Because I think that even if you're not a storyteller yourself, you love to hear stories. , even if somebody is just like telling you a gossipy thing that happened, like there's a structure to it. And then she said this, what I mean? It's like, oh, like it follows an act one, act two, act three, and you're waiting for the conclusion.

And then what did he say when she said that? , so that's I mean, it's been super fun, raising my kids now and even at just like such a young age, we'll watch we'll watch. They like the movie Wall-E. And so, we'll sit there, and I'd be like, now tell me like, where does act two of this story start? But then all of a sudden, like, what's the part of the story where something changes?

Marlin Detweiler:
It takes on a life of its own?

Josh Taylor:
Wall-E is the movie where humanity has trashed Earth and Wall-E is the robot who is trying to clean it up and return the people to Earth.
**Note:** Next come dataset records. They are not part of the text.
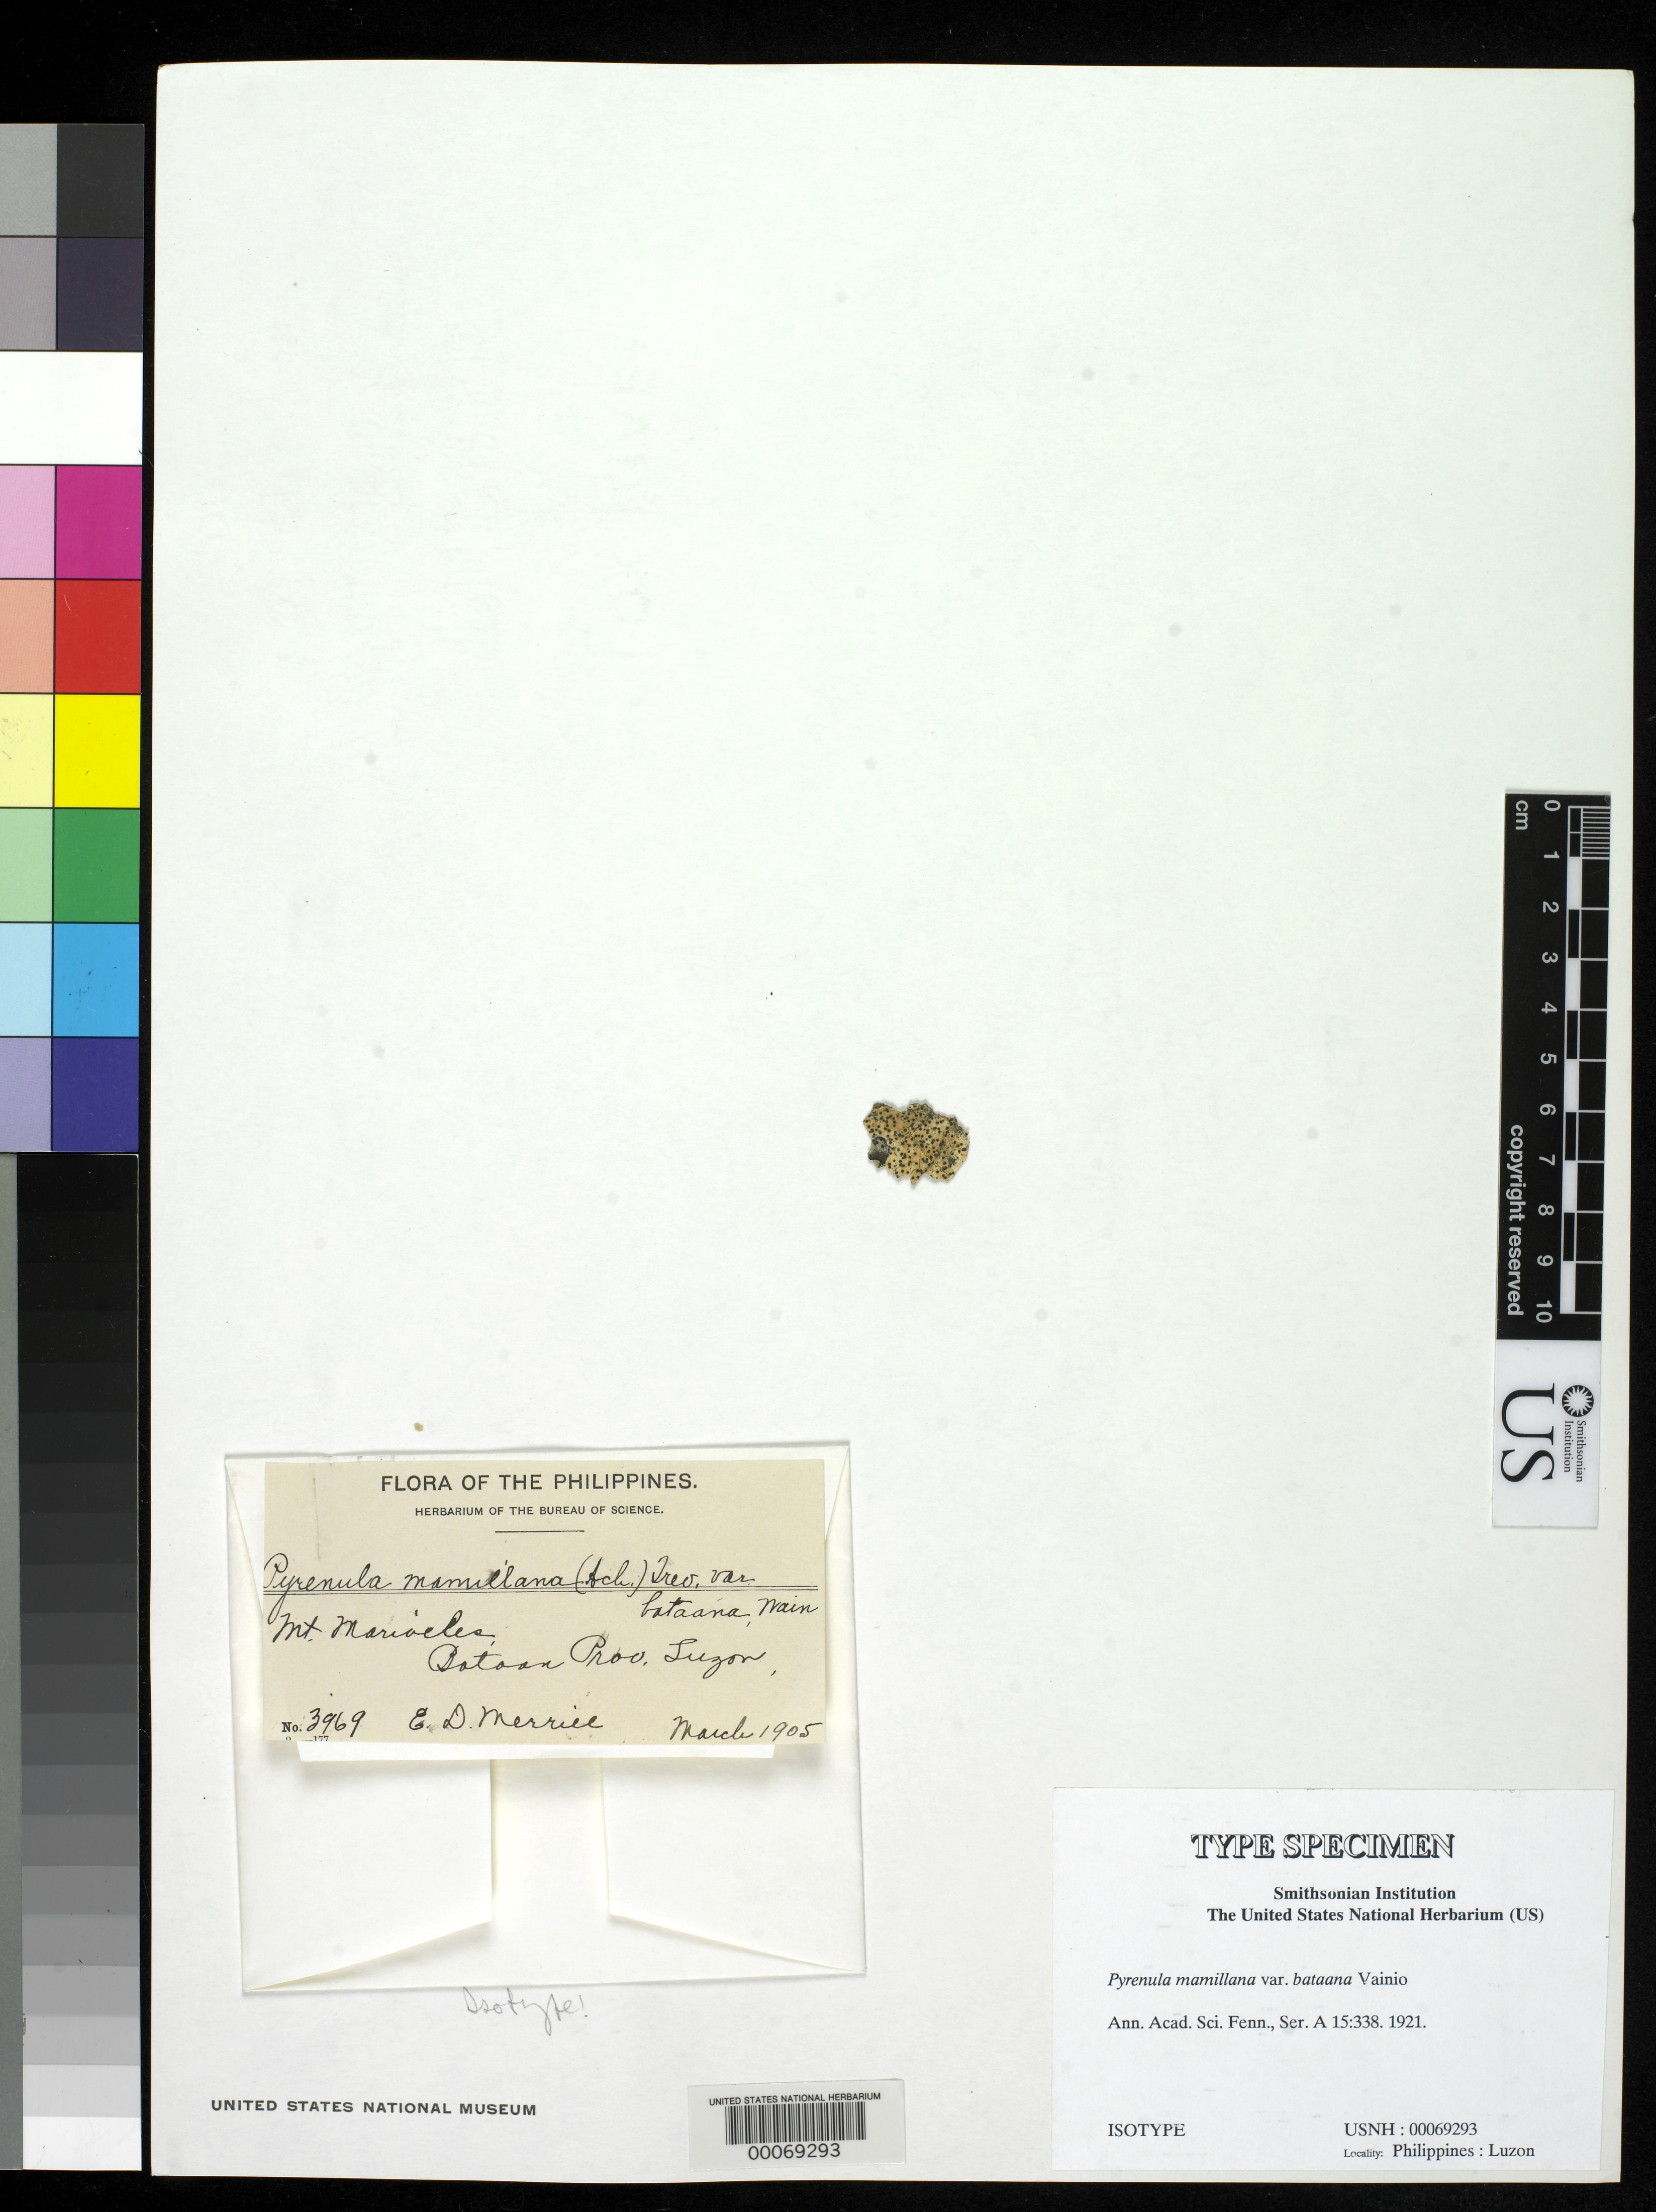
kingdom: Fungi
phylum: Ascomycota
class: Eurotiomycetes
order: Pyrenulales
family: Pyrenulaceae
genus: Pyrenula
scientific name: Pyrenula mamillana var. bataana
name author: Vain.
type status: Isotype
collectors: E. D. Merrill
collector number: Bur. Sci. 83969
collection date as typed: Mar 1905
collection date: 1905-03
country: Philippines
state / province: Central Luzon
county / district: Bataan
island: Luzon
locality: Mt. Mariveles, Battan Prov. Luzon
Okay, best Pixar movie by a mile. It's so good. And so anyways. But it's just been fun. Like XSplit. I learned that stuff on my own when I got older.

I think I was in college the first time I came into contact with the idea of the hero's journey and like mythic structure and things like that. So it's fun kind of teaching the kids now, even just as they're six and four years old, just to register like, oh, okay. The first 20 to 30 minutes of this movie are the normal world.

And then something happens that takes the character out of the normal world, and the whole movie is about them returning back to the normal world changed, and they've learned something. There's just there's something there is something spiritual about that. Like they're like that's not something people made up. People tell stories because it's true. And that's the best way I could think to describe it. I'm sure somebody could explain that a lot better than I just did. But that is true.

Marlin Detweiler:
Yeah. Well, it has been wonderful just to have you on Vox. Great to hear your story. And I want to encourage our listeners to enjoy your YouTube channel. The whole idea of BlimeyCow sounds like a lot of fun. It is something that a lot of people have really enjoyed and benefited from. Thanks for your work.

Josh Taylor:
Thank you sir, I appreciate it.

Marlin Detweiler:
All right. And folks, thank you so much for joining us on another episode of Veritas Vox, the voice of Classical Christian Education. We hope to see you next time. Thanks, Josh.

Josh Taylor:
Thank you sir. That was great. That was a lot of fun.